Before Christ returns, the Gospel must be preached to all nations (Matthew 24:14, paralleled in Mark 13:10). Paul’s later exposition in Romans finds this imperative throughout the Old Testament, where the ethnic and cultural isolation of Israel was meant to create a flashpoint out of which the good news of the Messiah would explode across the world. The Book of Revelation then reveals the heavenly reality that is already and not-yet: All of the peoples of the earth are worshiping God in unity (5:9–10), yet each of the nations brings its unique glories to God (21:24).

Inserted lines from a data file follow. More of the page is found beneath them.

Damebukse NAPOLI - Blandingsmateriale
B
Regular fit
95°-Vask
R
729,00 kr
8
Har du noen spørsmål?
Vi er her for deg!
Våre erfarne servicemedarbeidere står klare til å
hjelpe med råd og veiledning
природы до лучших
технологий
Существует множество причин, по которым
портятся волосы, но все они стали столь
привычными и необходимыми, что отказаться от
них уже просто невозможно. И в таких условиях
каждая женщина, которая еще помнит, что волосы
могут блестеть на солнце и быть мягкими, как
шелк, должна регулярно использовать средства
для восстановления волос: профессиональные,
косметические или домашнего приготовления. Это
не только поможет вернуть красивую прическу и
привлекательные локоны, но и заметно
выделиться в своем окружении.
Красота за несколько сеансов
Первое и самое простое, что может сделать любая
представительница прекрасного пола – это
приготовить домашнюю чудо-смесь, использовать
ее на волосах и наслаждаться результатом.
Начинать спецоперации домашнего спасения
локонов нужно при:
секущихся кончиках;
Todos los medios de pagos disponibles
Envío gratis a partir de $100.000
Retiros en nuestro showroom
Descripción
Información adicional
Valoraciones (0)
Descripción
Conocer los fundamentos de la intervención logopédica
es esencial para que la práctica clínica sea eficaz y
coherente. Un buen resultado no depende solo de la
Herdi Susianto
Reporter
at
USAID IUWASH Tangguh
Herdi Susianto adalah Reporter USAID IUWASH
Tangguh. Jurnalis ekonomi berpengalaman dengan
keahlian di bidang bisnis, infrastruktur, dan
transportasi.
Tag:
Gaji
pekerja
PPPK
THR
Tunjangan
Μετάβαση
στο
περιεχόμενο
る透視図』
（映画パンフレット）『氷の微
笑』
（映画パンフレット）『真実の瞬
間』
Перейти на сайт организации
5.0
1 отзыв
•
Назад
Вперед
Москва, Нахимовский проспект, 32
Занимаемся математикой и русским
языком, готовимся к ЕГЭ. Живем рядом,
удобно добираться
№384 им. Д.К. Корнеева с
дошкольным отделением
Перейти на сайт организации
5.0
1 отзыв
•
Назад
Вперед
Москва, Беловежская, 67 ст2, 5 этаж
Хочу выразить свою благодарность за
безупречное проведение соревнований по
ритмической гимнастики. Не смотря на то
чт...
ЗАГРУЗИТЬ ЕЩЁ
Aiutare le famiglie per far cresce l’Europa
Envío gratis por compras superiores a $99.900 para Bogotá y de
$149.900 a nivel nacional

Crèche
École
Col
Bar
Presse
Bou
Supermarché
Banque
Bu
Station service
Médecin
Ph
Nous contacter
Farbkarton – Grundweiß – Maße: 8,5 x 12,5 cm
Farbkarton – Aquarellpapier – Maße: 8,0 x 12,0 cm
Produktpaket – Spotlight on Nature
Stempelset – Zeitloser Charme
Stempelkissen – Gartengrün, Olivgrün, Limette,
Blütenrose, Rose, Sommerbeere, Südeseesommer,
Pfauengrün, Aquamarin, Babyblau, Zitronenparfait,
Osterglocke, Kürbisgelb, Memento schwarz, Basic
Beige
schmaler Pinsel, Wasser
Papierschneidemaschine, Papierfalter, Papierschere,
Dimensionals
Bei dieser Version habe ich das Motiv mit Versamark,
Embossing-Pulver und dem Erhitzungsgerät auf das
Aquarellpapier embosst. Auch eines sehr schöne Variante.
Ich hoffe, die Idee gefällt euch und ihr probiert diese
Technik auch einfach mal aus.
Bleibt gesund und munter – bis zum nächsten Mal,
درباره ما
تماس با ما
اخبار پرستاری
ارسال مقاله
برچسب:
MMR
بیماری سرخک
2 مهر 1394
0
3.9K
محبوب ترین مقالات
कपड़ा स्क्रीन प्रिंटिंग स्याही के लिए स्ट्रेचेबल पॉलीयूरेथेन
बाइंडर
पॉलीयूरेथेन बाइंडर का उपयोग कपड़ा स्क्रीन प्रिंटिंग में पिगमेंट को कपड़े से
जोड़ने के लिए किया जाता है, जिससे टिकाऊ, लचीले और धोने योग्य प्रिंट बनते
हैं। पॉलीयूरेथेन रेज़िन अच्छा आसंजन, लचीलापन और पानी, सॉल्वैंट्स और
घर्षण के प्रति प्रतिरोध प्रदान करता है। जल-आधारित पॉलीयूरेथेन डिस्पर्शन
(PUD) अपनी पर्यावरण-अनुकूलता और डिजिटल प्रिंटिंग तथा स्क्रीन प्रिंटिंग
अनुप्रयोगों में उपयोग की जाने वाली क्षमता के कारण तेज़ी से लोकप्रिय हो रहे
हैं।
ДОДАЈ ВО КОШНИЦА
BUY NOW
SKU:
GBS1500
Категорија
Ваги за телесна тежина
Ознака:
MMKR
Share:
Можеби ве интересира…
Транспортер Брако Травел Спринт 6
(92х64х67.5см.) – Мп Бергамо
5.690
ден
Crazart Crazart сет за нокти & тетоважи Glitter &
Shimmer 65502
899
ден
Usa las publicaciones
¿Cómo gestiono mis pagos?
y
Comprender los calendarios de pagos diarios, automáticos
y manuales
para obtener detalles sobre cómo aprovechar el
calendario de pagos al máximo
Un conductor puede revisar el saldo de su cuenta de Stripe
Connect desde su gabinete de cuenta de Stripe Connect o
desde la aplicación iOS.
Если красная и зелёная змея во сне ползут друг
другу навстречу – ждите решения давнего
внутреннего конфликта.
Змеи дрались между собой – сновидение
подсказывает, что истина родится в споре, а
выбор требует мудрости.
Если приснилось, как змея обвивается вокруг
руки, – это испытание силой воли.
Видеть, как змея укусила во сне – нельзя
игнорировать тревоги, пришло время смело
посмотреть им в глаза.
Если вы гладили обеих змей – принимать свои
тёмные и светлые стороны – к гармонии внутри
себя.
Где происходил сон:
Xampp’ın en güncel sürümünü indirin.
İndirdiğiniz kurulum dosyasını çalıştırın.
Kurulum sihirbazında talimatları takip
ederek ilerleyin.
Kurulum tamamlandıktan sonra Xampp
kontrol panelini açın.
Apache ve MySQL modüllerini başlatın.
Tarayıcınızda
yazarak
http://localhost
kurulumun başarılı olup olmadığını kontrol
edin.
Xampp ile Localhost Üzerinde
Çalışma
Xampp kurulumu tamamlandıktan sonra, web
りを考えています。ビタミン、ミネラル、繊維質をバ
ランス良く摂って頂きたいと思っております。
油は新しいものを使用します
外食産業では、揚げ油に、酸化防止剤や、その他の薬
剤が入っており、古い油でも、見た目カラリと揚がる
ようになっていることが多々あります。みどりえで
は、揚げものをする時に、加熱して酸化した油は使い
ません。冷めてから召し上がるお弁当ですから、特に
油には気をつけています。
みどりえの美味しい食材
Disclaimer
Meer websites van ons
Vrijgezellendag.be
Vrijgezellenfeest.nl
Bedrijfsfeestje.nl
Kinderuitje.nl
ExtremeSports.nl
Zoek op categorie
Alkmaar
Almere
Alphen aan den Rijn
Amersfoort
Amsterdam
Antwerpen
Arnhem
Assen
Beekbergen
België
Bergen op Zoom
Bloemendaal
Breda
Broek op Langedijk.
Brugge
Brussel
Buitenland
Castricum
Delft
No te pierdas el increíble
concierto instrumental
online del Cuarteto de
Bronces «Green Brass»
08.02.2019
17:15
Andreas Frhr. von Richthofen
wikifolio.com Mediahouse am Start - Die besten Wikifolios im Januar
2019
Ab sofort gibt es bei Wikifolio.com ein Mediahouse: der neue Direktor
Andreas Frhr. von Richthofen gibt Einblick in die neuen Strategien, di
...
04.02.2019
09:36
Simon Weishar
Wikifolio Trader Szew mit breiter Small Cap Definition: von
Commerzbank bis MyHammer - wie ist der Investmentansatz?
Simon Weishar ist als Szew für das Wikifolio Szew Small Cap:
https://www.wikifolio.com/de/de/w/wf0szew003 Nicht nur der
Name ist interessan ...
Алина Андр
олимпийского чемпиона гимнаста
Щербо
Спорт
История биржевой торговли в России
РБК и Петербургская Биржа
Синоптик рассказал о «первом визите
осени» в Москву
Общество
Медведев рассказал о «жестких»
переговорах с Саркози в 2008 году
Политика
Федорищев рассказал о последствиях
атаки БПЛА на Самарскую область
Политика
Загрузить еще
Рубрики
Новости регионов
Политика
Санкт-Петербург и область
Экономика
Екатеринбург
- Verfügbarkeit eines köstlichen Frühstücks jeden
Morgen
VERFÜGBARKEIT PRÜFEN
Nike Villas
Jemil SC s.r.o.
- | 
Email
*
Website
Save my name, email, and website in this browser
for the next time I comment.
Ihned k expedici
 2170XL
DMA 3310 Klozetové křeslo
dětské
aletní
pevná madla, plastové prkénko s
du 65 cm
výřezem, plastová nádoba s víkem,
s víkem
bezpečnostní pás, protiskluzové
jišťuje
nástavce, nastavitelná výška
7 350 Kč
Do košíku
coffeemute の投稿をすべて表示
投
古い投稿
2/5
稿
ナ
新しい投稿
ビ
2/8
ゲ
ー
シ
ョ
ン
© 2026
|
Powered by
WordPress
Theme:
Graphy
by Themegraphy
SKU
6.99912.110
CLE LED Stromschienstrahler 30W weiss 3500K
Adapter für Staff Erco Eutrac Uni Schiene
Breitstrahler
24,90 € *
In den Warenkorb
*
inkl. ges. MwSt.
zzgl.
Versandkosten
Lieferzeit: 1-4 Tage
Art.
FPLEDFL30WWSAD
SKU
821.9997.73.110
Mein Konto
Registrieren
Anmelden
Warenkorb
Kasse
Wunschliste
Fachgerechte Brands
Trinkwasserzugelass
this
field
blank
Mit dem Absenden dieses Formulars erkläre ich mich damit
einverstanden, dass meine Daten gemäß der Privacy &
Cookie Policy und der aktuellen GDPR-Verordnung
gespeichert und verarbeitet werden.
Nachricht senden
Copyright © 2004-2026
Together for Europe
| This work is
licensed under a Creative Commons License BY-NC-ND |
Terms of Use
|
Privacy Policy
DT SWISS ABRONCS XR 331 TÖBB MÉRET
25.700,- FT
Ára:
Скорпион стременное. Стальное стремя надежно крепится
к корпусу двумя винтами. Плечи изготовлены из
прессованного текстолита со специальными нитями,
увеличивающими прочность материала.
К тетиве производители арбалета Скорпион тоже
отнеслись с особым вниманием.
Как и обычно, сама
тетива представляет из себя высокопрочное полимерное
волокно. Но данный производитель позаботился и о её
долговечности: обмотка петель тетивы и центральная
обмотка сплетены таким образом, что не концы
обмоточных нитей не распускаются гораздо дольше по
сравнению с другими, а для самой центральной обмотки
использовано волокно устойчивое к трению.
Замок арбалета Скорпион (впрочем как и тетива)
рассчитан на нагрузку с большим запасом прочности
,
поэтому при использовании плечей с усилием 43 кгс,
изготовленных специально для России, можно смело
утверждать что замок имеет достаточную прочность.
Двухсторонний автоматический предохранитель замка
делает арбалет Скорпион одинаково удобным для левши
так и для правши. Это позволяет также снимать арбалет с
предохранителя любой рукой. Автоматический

The New Testament shows that the clash of civilizations took place within the body of Christ almost as soon as it was incorporated—reflecting the free movement of peoples within the Roman Empire. Acts, Galatians, and Ephesians show God’s people wrestling with the practical and spiritual realities of different customs and cultures; while there is no prohibition on a monocultural or monoethnic church, Paul and the other apostles clearly assume that many congregations will have different ethnicities in their midst.

The cost of bringing disparate ethnicities and cultures together is real. Yet God delights when His people turn conflicts into opportunities to display His glory. He has blessed the U.S. with wealth, power, and security unimaginable to previous centuries; our role as citizens should include petitioning the government for opportunities to share these resources with people who have known trauma and war. He has blessed our churches with the towering inheritance of Western Christianity; as citizens in the City of God, we should seek out opportunities to love people who do not know Jesus. We have much to gain spiritually from welcoming: A wall that keeps out people who might teach us humility and charity is a wall that will keep pride and greed dammed up among us.

There is a place for prudent questions about security, but the responsibility of the nation-state is a minor concern compared to the responsibility of God’s people. Good citizens will hold both institutions accountable: We must ensure that the United States is just and secure, so that we can welcome as many people as is prudent and send out our very best to participate in God’s work elsewhere.

Have we as Christians chosen to silence the parts of Scripture that call for sacrifices on behalf of the vulnerable? Or do we speak and act out of our primary citizenship in the City of God, and work to make the City of Man honor its obligations?

Matthew Loftus lives in the Sandtown-Winchester neighborhood of Baltimore and works as a family physician. He is a regular contributor at Mere Orthodoxy.